Einen absurderen Titel gibt es nicht. Noch nie wurde ein Basler Haus von einer Lawine verschüttet. Dennoch sind alle hiesigen Grundbesitzer obligatorisch gegen die
Folgen eines Lawinen-Niedergangs auf ihre Liegenschaft versichert und bezahlen auch dafür. Die Prämie liegt gleich hoch wie in Andermatt, Andeer oder Adelboden.

Die obligatorische Naturgefahren-Versicherung vereint seit den 50er-Jahren die Schweiz zu einer Schicksalsgemeinschaft. Alle tragen die Schäden der anderen mit. Die Besiedlung der Bergtäler wäre ohne Solidarhaftung zu riskant. Teile von Ascona, von Sarnen oder der Berner Matte liegen in Überschwemmungsgebieten, die mit risikogerechten Versicherungsprämien kaum nutzbar wären.

In Basel gehen die wahren Gefahren von latent drohenden Erdbeben aus. Die nächste Erschütterung in gleicher Stärke wie vor wenigen Tagen in Italien wird so bestimmt kommen wie das Amen in der Kirche. Ob wir Heutigen diesen Schock erleben, ist offen. Die Wahrscheinlichkeit ist morgen oder übermorgen gleich gross wie in 100 oder 1000 Jahren. Deshalb werden neue Gebäude mit Millionenaufwand auf Erdbebensicherheit getrimmt und alte – wie demnächst die Kaserne – beim Umbau teuer nachgerüstet.

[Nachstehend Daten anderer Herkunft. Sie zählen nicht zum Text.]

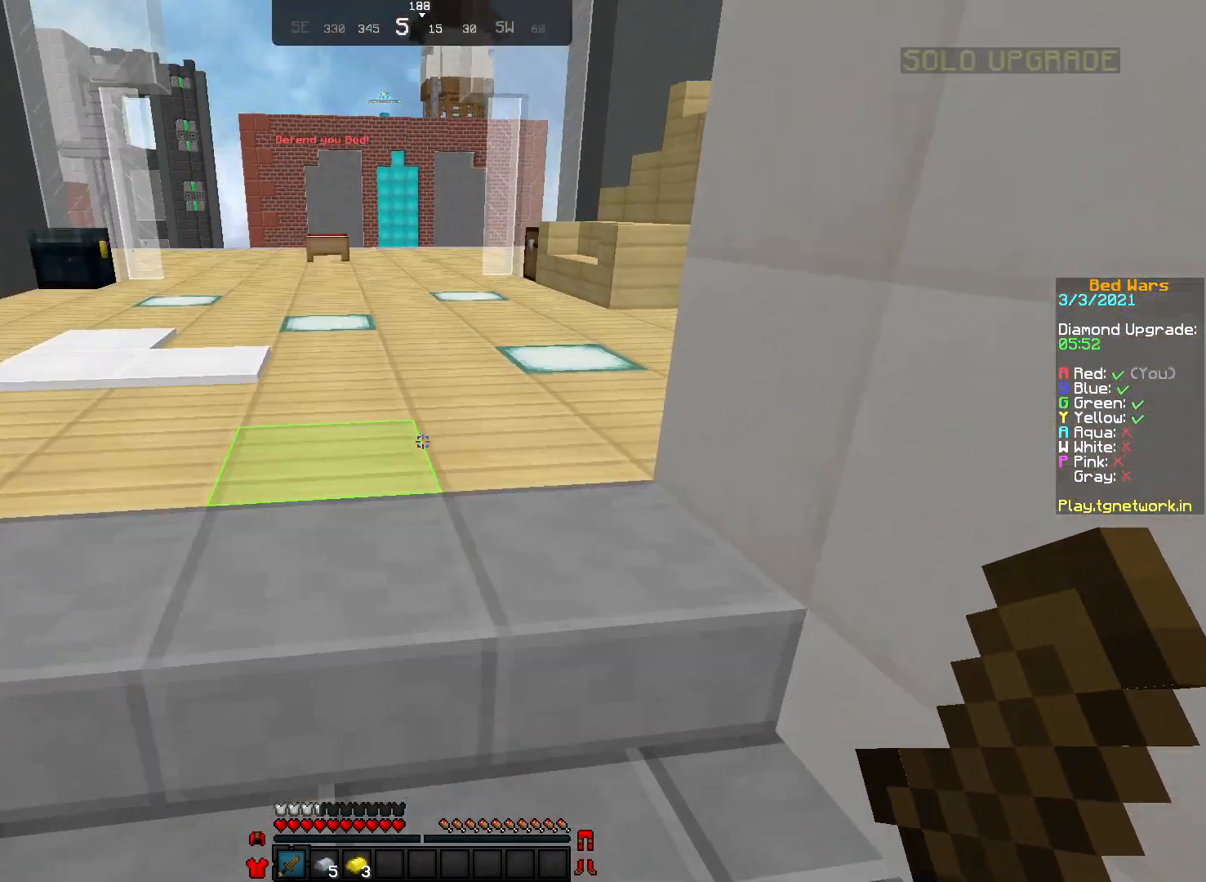
{"keys": ["a"], "mouse": [], "events": [[300, "d", "up"], [350, "a", "down"]]}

Seit Jahren diskutieren Politikerinnen und Politiker den Einbezug des Erdbebenrisikos in die obligatorische Versicherung. Die Preiserhöhung für alle wäre minim. Sie läge bei 30 Franken für ein mittleres Reihenaus im Neubad. Eine entsprechende Einzelpolice kostet heute fast 1000 Franken pro Jahr, weshalb fast niemand versichert ist.

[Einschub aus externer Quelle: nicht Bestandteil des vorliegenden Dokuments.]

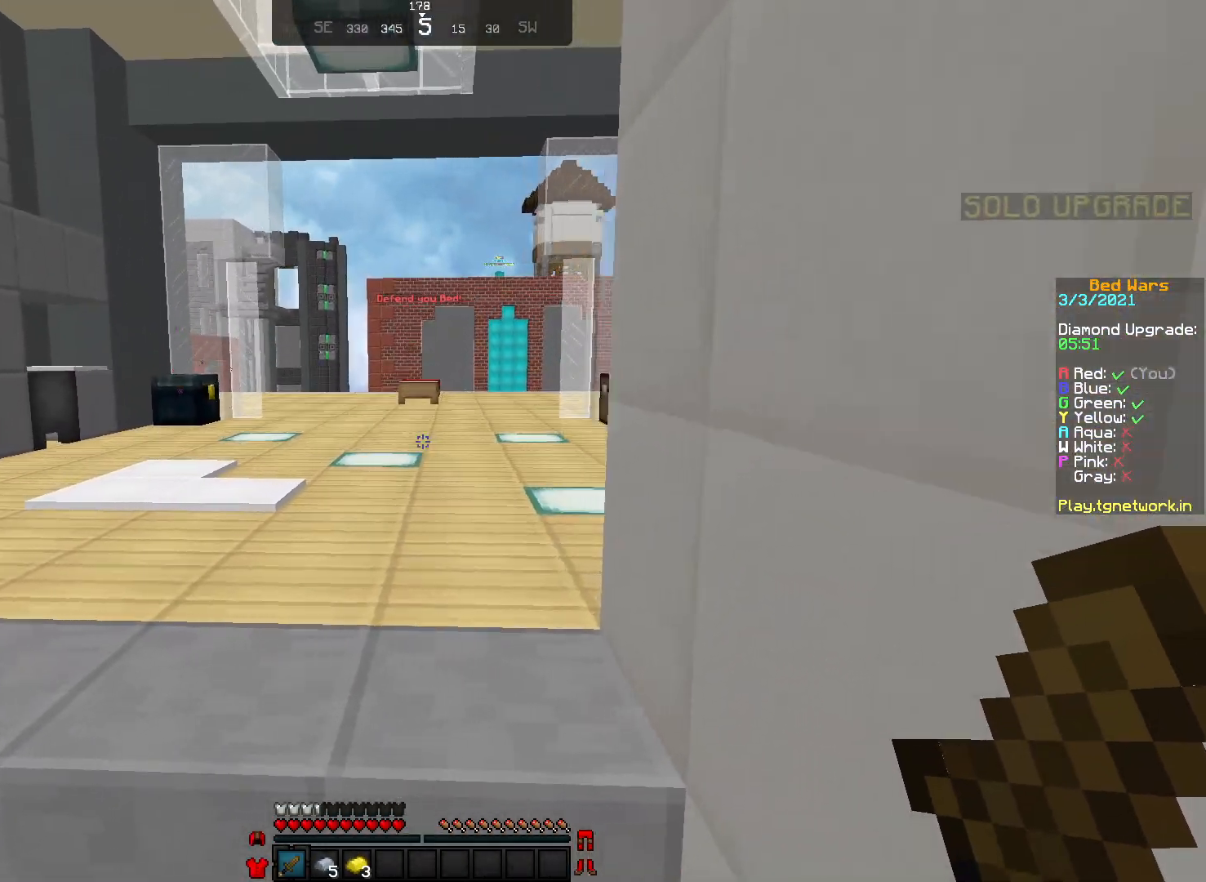
{"keys": ["d"], "mouse": ["left"], "events": [[250, "a", "up"], [417, "d", "down"], [467, "mouse_left", "down"]]}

Gegen die solidarische Erdbebenversicherung argumentiert beispielsweise die Thurgauer Regierung sinngemäss so: «Weshalb sollen alle Schweizer wegen der Erdbebengefahr, die ein paar Basler und Walliser betrifft, höhere Prämien entrichten?» Weil einzelne Kantone auf stur stellen, ist eine vernünftige Lösung seit zehn Jahren blockiert.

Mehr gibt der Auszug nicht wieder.